ANZ Data Science Program
Task 1:
Load the transaction dataset below into an analysis tool of your choice (Excel, R, SAS, Tableau, or similar)
Start by doing some basic checks – are there any data issues? Does the data need to be cleaned?
Gather some interesting overall insights about the data. For example -- what is the average transaction amount? How many transactions do customers make each month, on average?
Segment the dataset by transaction date and time. Visualise transaction volume and spending over the course of an average day or week. Consider the effect of any outliers that may distort your analysis.
For a challenge – what insights can you draw from the location information provided in the dataset?
Put together 2-3 slides summarising your most interesting findings to ANZ management.
Task 2:
For this task, you’ll likely need to use statistical software such as R, SAS, or Python.

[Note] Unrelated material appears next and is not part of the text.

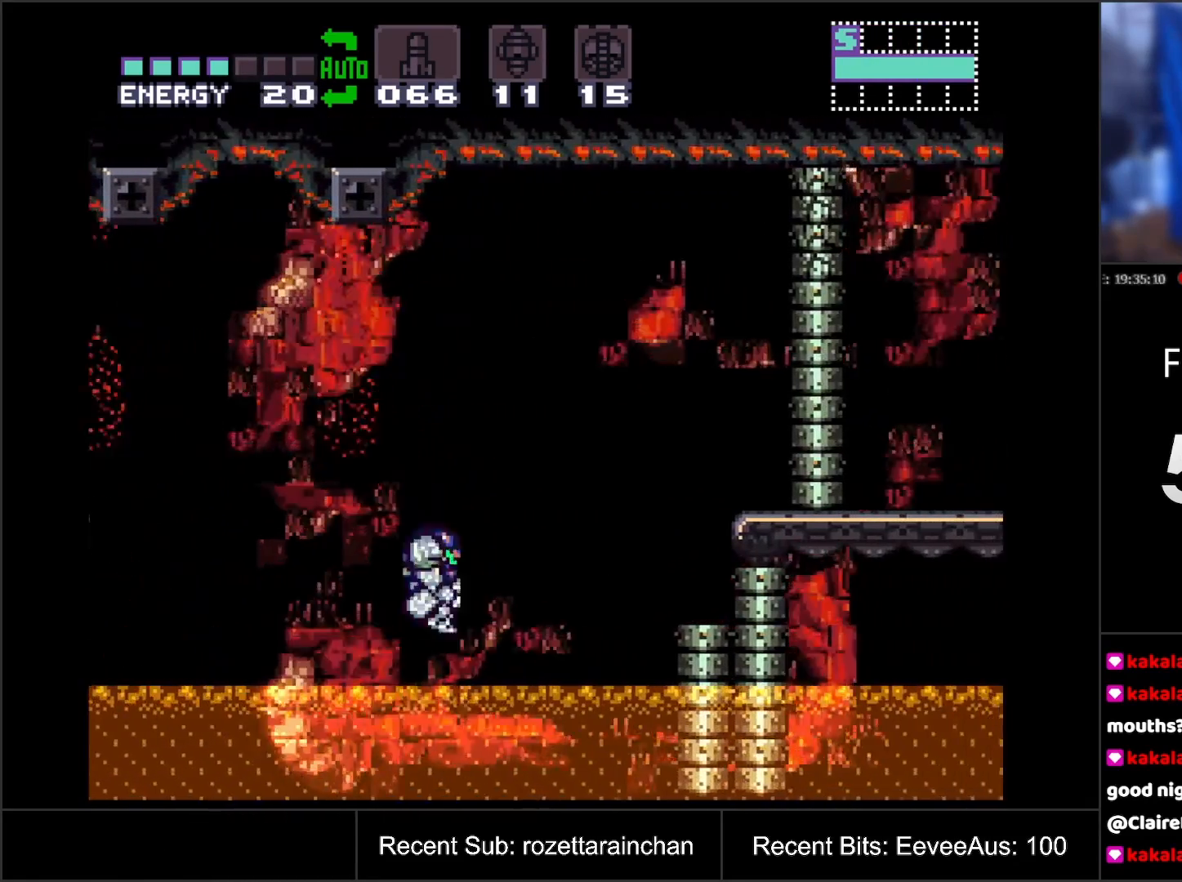
{"buttons": [], "events": [[167, "B", "up"], [217, "L1", "up"], [317, "A", "up"], [450, "DPAD_RIGHT", "up"]]}
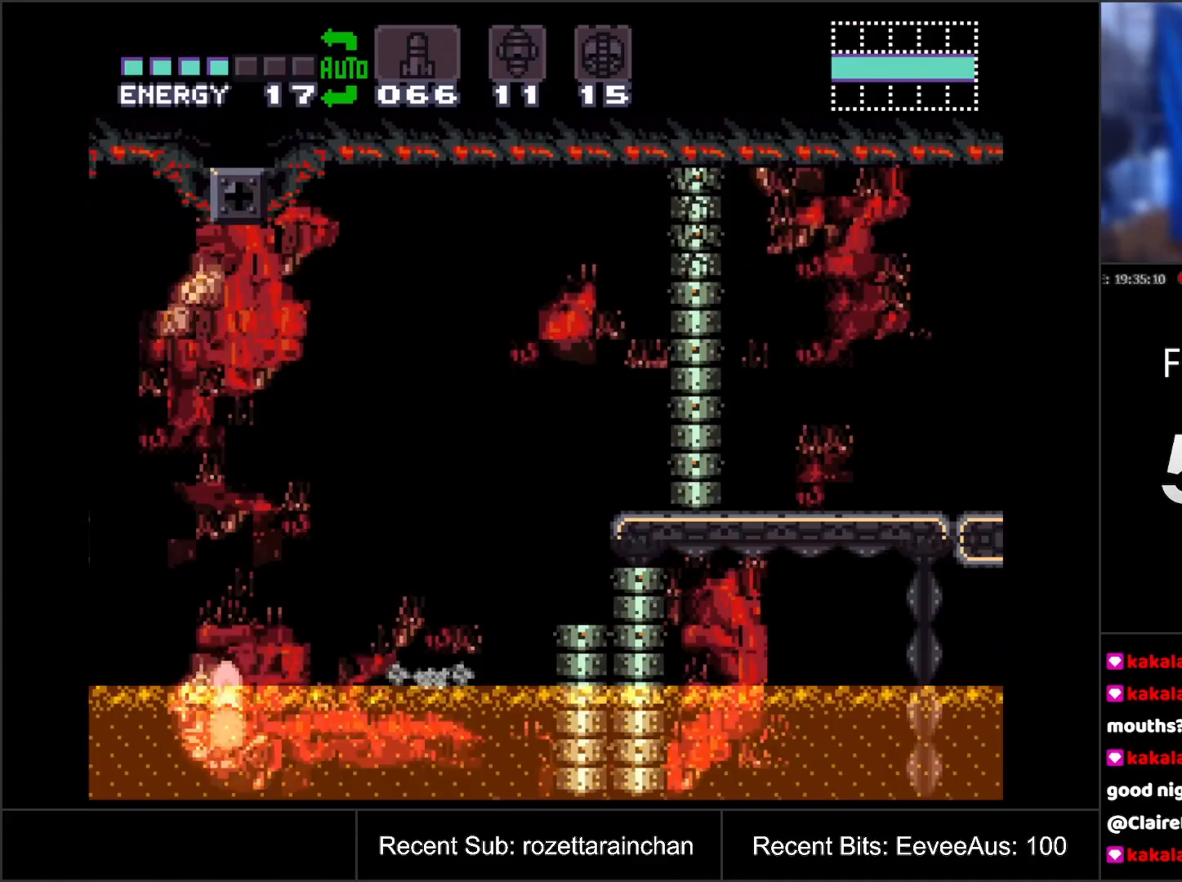
{"buttons": ["B", "DPAD_RIGHT"], "events": [[117, "DPAD_RIGHT", "down"], [350, "B", "down"]]}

Using the same transaction dataset, identify the annual salary for each customer
Explore correlations between annual salary and various customer attributes (e.g. age). These attributes could be those that are readily available in the data (e.g. age) or those that you construct or derive yourself (e.g. those relating to purchasing behaviour). Visualise any interesting correlations using a scatter plot.
Build a simple regression model to predict the annual salary for each customer using the attributes you identified above
How accurate is your model? Should ANZ use it to segment customers (for whom it does not have this data) into income brackets for reporting purposes?
For a challenge: build a decision-tree based model to predict salary. Does it perform better? How would you accurately test the performance of this model?